Antes de abordar o livro, quero realçar a enorme surpresa que foi para mim a escrita de Fernando Dacosta, romancista, dramaturgo e jornalista, autor de várias obras, mas que nunca me despertou o interesse. No entanto surpreendeu-me a enorme simplicidade e objectividade da sua escrita, a clareza de raciocínio, a forma poética que emprega ao texto, ainda por mais sendo este uma narrativa e o tom neutro como aborda toda a obra, nunca julgando, nunca comentado, apresentando apenas factos.
Em as “Máscaras de Salazar”, Dacosta apresenta-nos o homem por detrás do político, aquela figura austera que ficou para a História. Salazar enquanto jovem estudante, a forma como entra na política, os seus anseios e desejos, o que o move, as suas ideologias, a forma de estar e ver a vida.
Salazar surge no comando do governo sem que ele saiba bem como e vê nisso um género de demanda, um sinal. É ele a salvação do país, por isso resolve consagrar e sacrificar a sua vida pessoal em prol de uma nação, de um império.
Surge-nos assim um homem com defeitos e virtudes, um homem que acredita no esoterismo, na astrologia, pouco religioso (achei isso curiosíssimo) embora tenha em Cerejeira um dos seus amigos e confidentes mais próximos, um homem que não apreciava jantares, ajuntamentos, que apreciava coisas simples e que, inclusive, pagava a renda de S.Bento com o seu próprio dinheiro. Uma figura muito distante do Salazar figura do regime.
Importa aqui referir que conheço pouco de Salazar e da sua obra. Ele é sempre apresentado como um ditador que, escondido em S.Bento, construiu toda uma rede tal Big Brother que a todos vigiava.
Isso até pode ter muito de verdade e Dacosta não o sonega, mas há de realçar que existiu também o homem Salazar, que tinha sentimentos, gostos, humores.

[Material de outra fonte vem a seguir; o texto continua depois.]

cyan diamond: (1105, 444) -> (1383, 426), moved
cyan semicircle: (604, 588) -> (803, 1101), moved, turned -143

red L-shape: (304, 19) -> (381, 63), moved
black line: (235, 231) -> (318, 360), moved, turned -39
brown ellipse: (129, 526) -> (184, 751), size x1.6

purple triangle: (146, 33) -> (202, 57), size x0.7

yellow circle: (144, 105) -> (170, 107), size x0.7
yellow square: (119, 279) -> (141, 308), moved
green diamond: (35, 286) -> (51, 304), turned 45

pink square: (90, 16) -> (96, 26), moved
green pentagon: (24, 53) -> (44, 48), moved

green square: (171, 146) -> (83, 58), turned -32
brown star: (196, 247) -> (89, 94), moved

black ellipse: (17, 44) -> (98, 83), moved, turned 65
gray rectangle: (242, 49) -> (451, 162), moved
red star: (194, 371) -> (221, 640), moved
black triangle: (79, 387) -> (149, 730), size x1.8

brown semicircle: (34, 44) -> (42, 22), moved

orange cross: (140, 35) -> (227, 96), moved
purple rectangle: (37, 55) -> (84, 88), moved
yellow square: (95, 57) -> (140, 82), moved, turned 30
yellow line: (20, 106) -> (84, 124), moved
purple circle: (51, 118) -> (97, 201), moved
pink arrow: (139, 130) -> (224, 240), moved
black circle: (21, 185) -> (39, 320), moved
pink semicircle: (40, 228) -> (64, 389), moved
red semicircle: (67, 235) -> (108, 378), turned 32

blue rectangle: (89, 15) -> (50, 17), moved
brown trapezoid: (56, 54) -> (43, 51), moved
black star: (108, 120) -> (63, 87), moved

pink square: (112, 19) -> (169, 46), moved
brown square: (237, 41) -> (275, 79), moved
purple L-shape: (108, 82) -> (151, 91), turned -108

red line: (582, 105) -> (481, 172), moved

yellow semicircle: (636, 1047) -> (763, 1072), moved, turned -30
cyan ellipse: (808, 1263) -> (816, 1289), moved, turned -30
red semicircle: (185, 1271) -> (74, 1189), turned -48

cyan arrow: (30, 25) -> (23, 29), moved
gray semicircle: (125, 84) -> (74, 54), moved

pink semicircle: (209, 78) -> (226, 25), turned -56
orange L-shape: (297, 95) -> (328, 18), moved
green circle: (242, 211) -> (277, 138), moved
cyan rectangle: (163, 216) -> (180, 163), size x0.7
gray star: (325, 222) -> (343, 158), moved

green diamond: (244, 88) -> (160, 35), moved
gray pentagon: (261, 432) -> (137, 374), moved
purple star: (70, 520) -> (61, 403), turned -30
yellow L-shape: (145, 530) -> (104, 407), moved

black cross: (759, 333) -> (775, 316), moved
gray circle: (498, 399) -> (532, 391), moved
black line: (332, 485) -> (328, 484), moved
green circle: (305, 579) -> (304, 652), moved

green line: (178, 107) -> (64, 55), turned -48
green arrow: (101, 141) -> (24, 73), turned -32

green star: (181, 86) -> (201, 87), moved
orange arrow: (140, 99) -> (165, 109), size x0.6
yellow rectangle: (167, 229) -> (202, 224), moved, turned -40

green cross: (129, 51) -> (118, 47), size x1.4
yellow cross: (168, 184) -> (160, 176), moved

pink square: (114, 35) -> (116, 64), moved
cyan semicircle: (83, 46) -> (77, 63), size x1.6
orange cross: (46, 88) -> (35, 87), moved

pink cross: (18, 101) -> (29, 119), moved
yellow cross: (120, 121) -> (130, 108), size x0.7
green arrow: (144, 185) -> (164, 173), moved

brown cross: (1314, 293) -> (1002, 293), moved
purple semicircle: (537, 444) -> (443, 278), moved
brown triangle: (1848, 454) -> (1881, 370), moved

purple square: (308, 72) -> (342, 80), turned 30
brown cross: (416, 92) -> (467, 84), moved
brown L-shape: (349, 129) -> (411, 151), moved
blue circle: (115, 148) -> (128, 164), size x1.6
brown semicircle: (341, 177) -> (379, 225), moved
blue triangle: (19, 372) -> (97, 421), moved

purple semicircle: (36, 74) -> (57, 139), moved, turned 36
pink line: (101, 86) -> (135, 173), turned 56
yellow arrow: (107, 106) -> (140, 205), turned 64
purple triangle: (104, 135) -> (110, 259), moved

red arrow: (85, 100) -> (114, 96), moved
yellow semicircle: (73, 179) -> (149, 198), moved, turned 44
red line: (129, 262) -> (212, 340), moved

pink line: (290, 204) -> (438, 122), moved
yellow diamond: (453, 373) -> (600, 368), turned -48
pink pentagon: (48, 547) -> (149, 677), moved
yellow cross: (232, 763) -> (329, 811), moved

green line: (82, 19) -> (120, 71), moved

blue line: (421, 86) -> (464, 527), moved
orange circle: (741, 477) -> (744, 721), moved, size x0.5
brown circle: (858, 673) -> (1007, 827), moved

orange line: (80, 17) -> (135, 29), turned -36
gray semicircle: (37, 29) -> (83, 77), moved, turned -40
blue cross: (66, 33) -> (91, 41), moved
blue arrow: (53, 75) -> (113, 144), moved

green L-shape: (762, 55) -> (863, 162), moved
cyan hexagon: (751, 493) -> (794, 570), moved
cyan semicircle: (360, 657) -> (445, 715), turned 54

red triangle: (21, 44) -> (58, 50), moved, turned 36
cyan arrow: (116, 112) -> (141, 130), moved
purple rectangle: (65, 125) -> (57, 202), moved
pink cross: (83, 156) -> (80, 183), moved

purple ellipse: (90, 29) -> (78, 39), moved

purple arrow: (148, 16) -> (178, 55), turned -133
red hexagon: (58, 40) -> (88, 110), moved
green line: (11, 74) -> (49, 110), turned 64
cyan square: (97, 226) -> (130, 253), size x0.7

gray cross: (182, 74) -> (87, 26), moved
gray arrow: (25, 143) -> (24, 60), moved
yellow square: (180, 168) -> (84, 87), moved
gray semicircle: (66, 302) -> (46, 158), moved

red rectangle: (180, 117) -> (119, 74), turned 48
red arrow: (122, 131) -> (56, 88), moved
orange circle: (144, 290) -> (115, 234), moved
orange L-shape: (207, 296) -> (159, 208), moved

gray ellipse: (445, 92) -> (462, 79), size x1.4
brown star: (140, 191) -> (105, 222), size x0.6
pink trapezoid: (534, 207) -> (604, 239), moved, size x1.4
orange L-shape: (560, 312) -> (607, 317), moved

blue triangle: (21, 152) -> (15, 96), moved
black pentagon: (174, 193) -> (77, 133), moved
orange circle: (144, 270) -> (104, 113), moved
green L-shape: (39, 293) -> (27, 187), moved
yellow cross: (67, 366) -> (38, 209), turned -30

Um ser humano e este livro não só o faz como ainda vai mais longe, ouve, osculta aqueles que mais próximo estiveram de Salazar: amigos de infância, políticos, simples pessoas que o conheceram e sobretudo D. Maria, a governanta que sempre o acompanhou.
Dacosta aborda assim os cerca de 40 anos do seu governo, as guerras que assolaram esse período, os interesses com as outras nações, a P.I.D.E., a oposição e a forma como sempre procurou defender os interesses de Portugal, indo até contra os interesses do Vaticano. Sobre o Vaticano é interessante o desvendar do 3º segredo de Fátima, segredo esse que provavelmente até tem a ver com Portugal. A forma como se relacionava com outros políticos e figuras que se cruzaram com ele, tanto política, como cultural e socialmente: Júlio Dantas, Gen. Costa Gomes, Ge, Humberto Delgado, Amélia Rey Colaço, Natália Correia, Salgado Zenha, Mário Soares, Aquilino Ribeiro, Duarte Pacheco e tantos outros.
E, entre várias curiosidades, ouve uma que me chamou especial atenção. Salazar, que tinha na sua governanta uma amiga e uma confidente (más línguas diziam que até algo mais), confidencia-lhe por várias vezes do porquê da necessidade de defender os territórios ultramarinos. Ele achava que Portugal sem esses territórios ficaria um país minúsculo e sem qualquer tipo de influência, um país que ficava assim sujeito a outras nações acabando por morrer. Ele tinha esse receio e, digo eu, era um visionário.
Um homem que não gostava do comunismo nem dos americanos que, dizia ele serem apologistas de uma política que visava o domínio das outras nações, muito pior que o próprio comunismo... e isso proferia ele na década de 60.
Em suma, um pequeno livro que se revelou numa obra de uma enorme extensão sobre Salazar, o seu regime e Portugal.